The ESL/EFL teacher that works with children might struggle sometimes to find ways to make them understand grammar concepts or practice their pronunciation.
Five to ten year olds love to talk about a handful of things though, and, if you are a child trainer struggling, try framing your learning objectives around fun-for-children topics. Here are some examples of how to do so!
12 Things Little Kids Are Always Interested In
Mom and Dad
Learning objective: daily activities.
Have picture cards or handouts of activities – washing clothes, cooking, going to work – and have them match mom or dad to the activities. Ask, “Who washes the clothes?” If they are a little more advanced, use this for time and clocks as well! Ask, “When does dad wash the clothes?” and mark it on a clock.
Brothers and Sisters
Learning objective: traits and characteristics.
They will love to talk about, write about, or just think about which of their siblings is tall, fat, happy, sad, angry, pretty, and perfect! Have them bring in pictures of siblings and talk about their traits. It can be a take home writing activity as well to have them practice simple sentences.
Cats and Dogs
Learning objective: superlatives and comparisons.
Have them compare different pets or common animals.
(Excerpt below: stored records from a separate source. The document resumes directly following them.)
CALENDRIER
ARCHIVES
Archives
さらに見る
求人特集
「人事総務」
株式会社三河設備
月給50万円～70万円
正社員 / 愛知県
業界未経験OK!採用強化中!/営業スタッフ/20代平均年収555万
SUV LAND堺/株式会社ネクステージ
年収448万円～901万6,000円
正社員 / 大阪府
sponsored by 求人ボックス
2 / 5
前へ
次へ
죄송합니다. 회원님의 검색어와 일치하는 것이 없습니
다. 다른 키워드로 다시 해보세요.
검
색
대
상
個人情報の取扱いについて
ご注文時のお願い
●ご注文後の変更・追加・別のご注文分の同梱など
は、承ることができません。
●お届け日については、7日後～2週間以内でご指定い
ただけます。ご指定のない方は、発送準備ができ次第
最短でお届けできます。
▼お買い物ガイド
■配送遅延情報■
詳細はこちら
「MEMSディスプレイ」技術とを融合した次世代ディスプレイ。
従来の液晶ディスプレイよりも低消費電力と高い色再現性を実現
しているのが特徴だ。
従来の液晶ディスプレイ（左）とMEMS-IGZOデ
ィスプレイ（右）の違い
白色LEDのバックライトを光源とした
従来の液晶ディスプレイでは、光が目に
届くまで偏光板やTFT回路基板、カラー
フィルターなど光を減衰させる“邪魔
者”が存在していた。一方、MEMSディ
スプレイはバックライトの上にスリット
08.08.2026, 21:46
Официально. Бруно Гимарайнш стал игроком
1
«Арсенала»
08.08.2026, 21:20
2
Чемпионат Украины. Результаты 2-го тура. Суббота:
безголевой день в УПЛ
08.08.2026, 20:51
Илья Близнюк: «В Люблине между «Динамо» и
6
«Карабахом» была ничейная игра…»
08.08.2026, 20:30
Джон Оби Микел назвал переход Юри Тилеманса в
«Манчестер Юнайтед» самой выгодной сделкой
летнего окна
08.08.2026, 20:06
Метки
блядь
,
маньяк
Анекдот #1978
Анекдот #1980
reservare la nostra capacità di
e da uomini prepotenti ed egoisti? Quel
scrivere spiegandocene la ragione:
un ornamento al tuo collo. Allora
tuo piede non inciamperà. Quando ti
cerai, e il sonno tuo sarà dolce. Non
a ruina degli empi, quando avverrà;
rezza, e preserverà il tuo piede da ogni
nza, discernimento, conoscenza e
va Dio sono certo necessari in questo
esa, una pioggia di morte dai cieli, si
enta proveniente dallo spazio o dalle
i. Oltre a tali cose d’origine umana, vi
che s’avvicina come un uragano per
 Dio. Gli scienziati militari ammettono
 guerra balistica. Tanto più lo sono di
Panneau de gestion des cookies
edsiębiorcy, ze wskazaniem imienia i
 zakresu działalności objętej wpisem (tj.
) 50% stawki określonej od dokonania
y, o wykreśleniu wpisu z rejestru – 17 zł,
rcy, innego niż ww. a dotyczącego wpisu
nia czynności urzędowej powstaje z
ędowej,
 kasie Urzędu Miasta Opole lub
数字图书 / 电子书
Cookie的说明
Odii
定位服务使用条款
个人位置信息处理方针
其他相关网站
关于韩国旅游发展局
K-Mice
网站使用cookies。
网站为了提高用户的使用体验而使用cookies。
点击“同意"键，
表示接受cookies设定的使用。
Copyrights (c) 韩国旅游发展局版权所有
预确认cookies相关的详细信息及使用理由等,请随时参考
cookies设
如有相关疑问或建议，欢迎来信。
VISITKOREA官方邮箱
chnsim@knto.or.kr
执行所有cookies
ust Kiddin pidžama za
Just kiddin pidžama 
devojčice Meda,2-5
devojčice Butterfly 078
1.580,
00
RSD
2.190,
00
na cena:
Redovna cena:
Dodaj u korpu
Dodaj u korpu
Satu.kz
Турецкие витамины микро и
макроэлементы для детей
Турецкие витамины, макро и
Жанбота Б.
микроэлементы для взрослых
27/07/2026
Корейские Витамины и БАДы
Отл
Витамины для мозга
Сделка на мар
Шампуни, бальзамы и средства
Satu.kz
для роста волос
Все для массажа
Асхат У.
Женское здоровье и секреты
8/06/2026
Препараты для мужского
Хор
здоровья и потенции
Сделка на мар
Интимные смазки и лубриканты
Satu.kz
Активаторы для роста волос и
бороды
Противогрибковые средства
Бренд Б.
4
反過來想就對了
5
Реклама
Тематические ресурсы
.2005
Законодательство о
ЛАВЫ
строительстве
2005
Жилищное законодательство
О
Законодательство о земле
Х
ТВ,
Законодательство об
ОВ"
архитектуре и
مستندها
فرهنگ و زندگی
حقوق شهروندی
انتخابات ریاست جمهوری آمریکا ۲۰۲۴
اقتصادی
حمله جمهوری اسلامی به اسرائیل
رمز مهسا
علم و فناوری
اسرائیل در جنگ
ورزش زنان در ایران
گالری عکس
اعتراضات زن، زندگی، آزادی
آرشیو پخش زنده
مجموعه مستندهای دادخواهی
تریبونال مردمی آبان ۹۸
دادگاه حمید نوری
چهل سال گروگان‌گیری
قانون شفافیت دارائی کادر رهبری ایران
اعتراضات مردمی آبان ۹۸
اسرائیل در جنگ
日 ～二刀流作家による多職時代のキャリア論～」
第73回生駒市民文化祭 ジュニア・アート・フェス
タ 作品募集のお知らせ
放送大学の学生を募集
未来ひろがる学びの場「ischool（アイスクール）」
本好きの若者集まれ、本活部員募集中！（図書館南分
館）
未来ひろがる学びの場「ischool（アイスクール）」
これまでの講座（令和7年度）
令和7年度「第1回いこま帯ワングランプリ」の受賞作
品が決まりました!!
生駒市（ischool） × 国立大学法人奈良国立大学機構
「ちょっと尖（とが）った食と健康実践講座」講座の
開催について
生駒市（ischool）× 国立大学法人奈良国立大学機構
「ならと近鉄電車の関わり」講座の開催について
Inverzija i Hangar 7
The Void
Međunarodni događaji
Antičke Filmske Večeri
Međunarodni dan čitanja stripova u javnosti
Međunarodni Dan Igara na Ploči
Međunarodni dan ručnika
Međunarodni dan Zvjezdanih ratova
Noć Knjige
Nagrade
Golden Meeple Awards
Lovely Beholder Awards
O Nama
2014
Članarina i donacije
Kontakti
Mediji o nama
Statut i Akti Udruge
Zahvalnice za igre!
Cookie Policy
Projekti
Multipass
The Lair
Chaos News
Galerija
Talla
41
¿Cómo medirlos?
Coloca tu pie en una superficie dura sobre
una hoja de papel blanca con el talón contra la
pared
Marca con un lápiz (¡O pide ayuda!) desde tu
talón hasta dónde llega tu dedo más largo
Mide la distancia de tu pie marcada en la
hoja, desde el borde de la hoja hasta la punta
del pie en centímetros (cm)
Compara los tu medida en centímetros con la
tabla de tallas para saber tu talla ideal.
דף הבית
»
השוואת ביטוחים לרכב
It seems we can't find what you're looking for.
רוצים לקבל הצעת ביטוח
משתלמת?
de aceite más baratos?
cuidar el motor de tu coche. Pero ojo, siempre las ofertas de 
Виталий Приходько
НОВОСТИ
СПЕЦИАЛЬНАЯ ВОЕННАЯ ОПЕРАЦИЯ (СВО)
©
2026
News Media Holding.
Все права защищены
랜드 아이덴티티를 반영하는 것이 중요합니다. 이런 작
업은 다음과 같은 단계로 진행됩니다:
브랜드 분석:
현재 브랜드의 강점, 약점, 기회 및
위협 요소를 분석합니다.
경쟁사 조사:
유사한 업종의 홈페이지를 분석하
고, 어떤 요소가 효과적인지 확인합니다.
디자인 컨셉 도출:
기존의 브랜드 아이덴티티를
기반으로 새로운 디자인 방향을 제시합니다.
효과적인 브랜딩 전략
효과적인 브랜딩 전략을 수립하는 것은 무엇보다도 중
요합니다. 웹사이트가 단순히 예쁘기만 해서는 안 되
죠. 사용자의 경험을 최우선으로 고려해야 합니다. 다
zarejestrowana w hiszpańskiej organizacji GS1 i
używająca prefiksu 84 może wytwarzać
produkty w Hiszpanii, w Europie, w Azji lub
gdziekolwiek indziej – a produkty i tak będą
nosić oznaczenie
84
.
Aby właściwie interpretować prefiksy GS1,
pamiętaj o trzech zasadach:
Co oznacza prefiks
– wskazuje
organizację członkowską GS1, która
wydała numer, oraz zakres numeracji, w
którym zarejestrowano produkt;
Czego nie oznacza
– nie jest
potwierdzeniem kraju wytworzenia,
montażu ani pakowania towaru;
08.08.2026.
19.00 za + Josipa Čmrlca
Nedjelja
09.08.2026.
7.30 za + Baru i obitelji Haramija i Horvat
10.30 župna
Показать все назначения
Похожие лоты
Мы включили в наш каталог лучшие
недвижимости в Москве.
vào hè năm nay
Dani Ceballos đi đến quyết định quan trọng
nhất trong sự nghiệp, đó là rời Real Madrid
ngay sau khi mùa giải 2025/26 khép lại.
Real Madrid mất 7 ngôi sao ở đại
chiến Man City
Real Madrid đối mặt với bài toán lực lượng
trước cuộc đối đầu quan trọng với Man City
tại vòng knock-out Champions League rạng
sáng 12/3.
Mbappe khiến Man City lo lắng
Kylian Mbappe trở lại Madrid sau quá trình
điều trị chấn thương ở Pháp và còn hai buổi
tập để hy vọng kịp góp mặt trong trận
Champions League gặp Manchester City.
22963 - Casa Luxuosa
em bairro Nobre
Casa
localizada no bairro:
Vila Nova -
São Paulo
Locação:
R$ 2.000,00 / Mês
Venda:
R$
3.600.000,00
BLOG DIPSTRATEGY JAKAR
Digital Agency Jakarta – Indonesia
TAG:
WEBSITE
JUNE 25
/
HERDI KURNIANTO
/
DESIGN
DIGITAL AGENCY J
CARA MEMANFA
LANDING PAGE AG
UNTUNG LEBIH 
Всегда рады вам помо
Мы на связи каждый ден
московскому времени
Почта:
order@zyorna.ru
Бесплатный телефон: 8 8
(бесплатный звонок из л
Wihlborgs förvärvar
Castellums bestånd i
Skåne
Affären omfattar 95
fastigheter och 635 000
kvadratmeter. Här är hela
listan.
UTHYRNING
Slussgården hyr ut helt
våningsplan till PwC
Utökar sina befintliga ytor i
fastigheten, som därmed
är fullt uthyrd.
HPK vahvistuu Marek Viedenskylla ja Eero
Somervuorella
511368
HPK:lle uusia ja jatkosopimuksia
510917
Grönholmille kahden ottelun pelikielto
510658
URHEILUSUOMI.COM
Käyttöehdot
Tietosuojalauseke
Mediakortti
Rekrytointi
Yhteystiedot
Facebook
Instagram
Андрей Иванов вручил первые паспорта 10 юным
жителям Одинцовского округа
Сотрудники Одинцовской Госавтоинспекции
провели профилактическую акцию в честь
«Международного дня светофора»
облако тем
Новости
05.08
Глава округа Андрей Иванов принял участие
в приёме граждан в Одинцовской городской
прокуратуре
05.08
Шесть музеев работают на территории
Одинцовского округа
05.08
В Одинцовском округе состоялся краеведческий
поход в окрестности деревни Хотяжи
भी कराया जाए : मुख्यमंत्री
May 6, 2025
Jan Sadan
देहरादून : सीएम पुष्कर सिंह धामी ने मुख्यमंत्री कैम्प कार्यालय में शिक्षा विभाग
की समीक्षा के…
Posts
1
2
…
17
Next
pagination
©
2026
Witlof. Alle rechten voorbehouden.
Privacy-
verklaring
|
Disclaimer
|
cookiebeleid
Ask, “Which is bigger?” and show a flash card of a cat and another of a dog. “Which is friendlier?” “Which is smellier?”
Cake and Ice Cream
Learning objective: love and want verbs.
Teach them how to use want, love, and like to express desire with the two things they crave most – cake and ice cream! Talk about different flavors of ice cream and cake, different sizes, different serving methods, etc. You can take polls, as in “Who likes vanilla ice cream?”
Learning objective: teaching dates.
Teach kids how to form dates in English by asking them when their birthdays are and playing a memory game to remember when everyone else’s birthday is. Write the dates on a board or paper for the classroom wall if you can!
Learning objective: directions.
School is probably the only place kids go throughout the day, or one of them. It is probably the only place to which they know how to go as a result. Use it to teach directions. Have them draw simple maps from their house to school and then help explain their routes in English, i.e. “turn right at the gas station”, etc.
Learning objective: present progressive and immediate future.
Teach kids how to use the present progressive by asking about what they are doing or going to do with their friends in the immediate future. Use basic activities too that incorporate the other child friendly topics here, like bicycles, dancing, and school. Create an activity with the action verb in a picture, and ask them to match it to a friend. “With whom do you run to school?” “Are you running with her tomorrow?” “Are you going to run with her Monday?”
Learning objective: past tense.
Use ghosts, monsters, and scary experiences to practice the past tense. “I saw a ghost when…”. “The scariest thing that ever happened to me was…”.
Learning objective: Describing places and events.
Kids are infatuated with fireworks. Use them to talk about place vocabulary as in “Where do you go to see fireworks for Independence Day (or whatever holiday)?” or “What events have fireworks?” These questions should bring up talking about places like soccer fields, stadiums, and landmarks as well as describing events.
Painting and Drawing
Learning objective: colors, everything!
Involve painting and drawing whenever you can to teach, especially for colors. Kids love to paint and draw and using that part of their brain for language helps them learn better.
Learning objective: transportation.
Kids enjoy talking about their bicycles because it is usually their only mode of transportation. Big things that get people places are fascinating to all, but especially to children. Use them as a starting point to discuss transportation and its fundamentals, like concepts of “speed” and “distance”. “How far do you ride your bike?” or “How fast can you get to the supermarket?”
Dancing and Music
Learning objective: parts of the body, everything!
Involve dancing and music as much as you can in your class. Music, especially rock or rhythmic beats, can activate the part of the brain that absorbs language. Classic games for learning parts of the body are Hokey Pokey and Simon Says, which you can turn into a dance by doing it rapidly and touching parts of your body along with popular music.
Your five to ten year olds will learn a lot more if you try to work topics that they like into your teaching.
In the process they will have more fun as well, and so will you!